■ DIRECTIVE
A word-for-word copy of all entries is required, without images.

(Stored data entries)
====
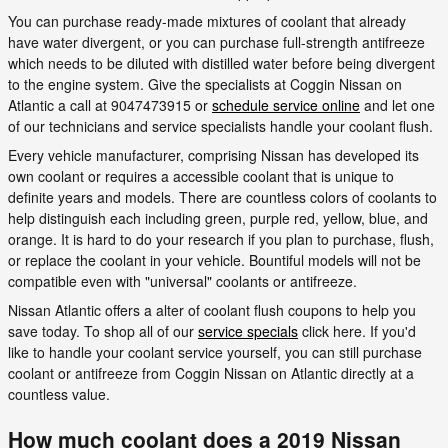
You can purchase ready-made mixtures of coolant that already
have water divergent, or you can purchase full-strength antifreeze
which needs to be diluted with distilled water before being divergent
to the engine system. Give the specialists at Coggin Nissan on
Atlantic a call at 9047473915 or
schedule service online
and let one
of our technicians and service specialists handle your coolant flush.
Every vehicle manufacturer, comprising Nissan has developed its
own coolant or requires a accessible coolant that is unique to
definite years and models. There are countless colors of coolants to
help distinguish each including green, purple red, yellow, blue, and
orange. It is hard to do your research if you plan to purchase, flush,
or replace the coolant in your vehicle. Bountiful models will not be
compatible even with "universal" coolants or antifreeze.
Nissan Atlantic offers a alter of coolant flush coupons to help you
save today. To shop all of our
service specials
click here. If you'd
like to handle your coolant service yourself, you can still purchase
coolant or antifreeze from Coggin Nissan on Atlantic directly at a
countless value.
How much coolant does a 2019 Nissan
====
■ RESPONSE
You can purchase ready-made mixtures of coolant that already
have water divergent, or you can purchase full-strength antifreeze
which needs to be diluted with distilled water before being divergent
to the engine system. Give the specialists at Coggin Nissan on
Atlantic a call at 9047473915 or
schedule service online
and let one
of our technicians and service specialists handle your coolant flush.
Every vehicle manufacturer, comprising Nissan has developed its
own coolant or requires a accessible coolant that is unique to
definite years and models. There are countless colors of coolants to
help distinguish each including green, purple red, yellow, blue, and
orange. It is hard to do your research if you plan to purchase, flush,
or replace the coolant in your vehicle. Bountiful models will not be
compatible even with "universal" coolants or antifreeze.
Nissan Atlantic offers a alter of coolant flush coupons to help you
save today. To shop all of our
service specials
click here. If you'd
like to handle your coolant service yourself, you can still purchase
coolant or antifreeze from Coggin Nissan on Atlantic directly at a
countless value.
How much coolant does a 2019 Nissan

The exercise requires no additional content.